Zambada García, brother of

El Mayo

García, current leader of the Sinaloa cartel, who told the jury that at the beginning of the 2000s Genaro García Luna paid him $1.5 million a month for his help to the cartel.

The King claimed that he was involved in two meetings in 2006 for bribery payments.

The Texan leader of the narco hitmen

The arrest of

La Barbie

occurred in 2010 near Mexico City and a year after Arturo Beltrán Leyva was assassinated, and suspicion fell on the ex-narco, generating a bloody internal war in the criminal organization.

His arrest was one of the most significant blows against organized crime during the presidency of Felipe Calderón (2006-2012), when García Luna headed the Secretary of Public Security.

On the night of August 31, 2010, it was exhibited in front of the media as a trophy.

He was 37 years old at the time and had already accumulated dozens of murder charges. 
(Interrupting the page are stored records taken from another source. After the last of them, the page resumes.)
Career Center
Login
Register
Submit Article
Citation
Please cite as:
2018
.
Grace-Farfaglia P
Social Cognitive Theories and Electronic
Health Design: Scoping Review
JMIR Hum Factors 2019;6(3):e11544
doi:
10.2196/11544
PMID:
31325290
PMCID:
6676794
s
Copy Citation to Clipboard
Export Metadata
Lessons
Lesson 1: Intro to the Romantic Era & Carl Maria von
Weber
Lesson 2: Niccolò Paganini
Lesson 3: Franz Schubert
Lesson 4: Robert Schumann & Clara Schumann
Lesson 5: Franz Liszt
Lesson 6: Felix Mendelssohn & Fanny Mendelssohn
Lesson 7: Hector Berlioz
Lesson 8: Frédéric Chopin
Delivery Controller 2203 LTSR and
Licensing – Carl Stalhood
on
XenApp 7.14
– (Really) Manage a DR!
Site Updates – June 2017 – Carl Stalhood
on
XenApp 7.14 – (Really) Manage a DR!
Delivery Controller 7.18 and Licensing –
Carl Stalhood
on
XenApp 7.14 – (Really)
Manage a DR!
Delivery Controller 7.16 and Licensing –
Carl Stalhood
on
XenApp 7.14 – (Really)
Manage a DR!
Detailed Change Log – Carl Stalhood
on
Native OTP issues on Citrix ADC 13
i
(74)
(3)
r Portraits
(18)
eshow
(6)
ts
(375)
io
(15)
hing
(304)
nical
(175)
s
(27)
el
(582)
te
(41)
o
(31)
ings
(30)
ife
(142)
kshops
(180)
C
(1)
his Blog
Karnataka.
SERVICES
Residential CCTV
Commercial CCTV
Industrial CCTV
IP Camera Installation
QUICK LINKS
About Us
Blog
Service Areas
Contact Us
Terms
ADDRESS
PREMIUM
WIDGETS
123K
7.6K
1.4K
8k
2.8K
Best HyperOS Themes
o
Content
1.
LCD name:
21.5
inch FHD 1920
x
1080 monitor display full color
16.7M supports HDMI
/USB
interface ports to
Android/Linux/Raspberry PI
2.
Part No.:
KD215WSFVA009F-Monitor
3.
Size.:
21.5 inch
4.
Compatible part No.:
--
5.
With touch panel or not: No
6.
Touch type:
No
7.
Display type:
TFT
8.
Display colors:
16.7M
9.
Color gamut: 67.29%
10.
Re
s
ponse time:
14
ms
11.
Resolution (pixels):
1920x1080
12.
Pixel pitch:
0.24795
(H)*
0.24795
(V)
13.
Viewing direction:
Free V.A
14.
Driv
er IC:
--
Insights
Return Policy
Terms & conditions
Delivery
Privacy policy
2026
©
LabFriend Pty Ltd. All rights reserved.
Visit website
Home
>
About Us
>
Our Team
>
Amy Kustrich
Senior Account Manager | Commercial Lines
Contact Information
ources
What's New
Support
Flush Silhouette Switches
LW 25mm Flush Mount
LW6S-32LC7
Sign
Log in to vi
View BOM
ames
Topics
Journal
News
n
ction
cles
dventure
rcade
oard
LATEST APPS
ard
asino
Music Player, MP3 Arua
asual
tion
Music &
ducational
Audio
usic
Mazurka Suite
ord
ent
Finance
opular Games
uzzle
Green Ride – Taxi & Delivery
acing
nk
García Luna later told Mexican legislators in September 2010 that

La Barbie

was one of the pioneers of high-impact violence, and responsible for beheadings throughout the country, and said that her arrest was a government success, according to the La Jornada newspaper.

Webb County Sheriff Martin Cuellar displays 1997 transfer photos of Edgar Valdez Villarreal.Eric Gay / ASSOCIATED PRESS

Valdez Villareal, who was nicknamed

La Barbie

due to her fair complexion, blonde hair and light eyes, was actually born in 1973 in Texas, and has dual citizenship: American and Mexican.

His style was a trademark, being part of a new, more glitzy drug gang, with sports cars, lavish estates, designer clothes and expensive watches.

He also goes by the nicknames

El Güero

and

El Comandante

, according to State Department records. 

The Sinaloa cartel is considered one of the most powerful and violent criminal organizations, currently operating in Mexico, with cells in the United States.

Federal authorities accuse the group of manufacturing, storing, importing and distributing cocaine, methamphetamine and marijuana, and money laundering. 

Although originally part of the Sinaloa cartel, Arturo Beltrán-Leyva severed ties with the organization in 2008, creating a new organization, which is currently accused of acquiring weapons and ammunition from the United States and illegally importing them into Mexico, as well as trafficking drugs.

In Mexican territory, kidnappings, torture, murders and other crimes are attributed to him.

The Barbie

, according to court records, was "key in the bloody turf war for control of the Interstate 35 smuggling route to the US."

According to the Drug Enforcement Administration, he was responsible for taking the fight to central and southern Mexico.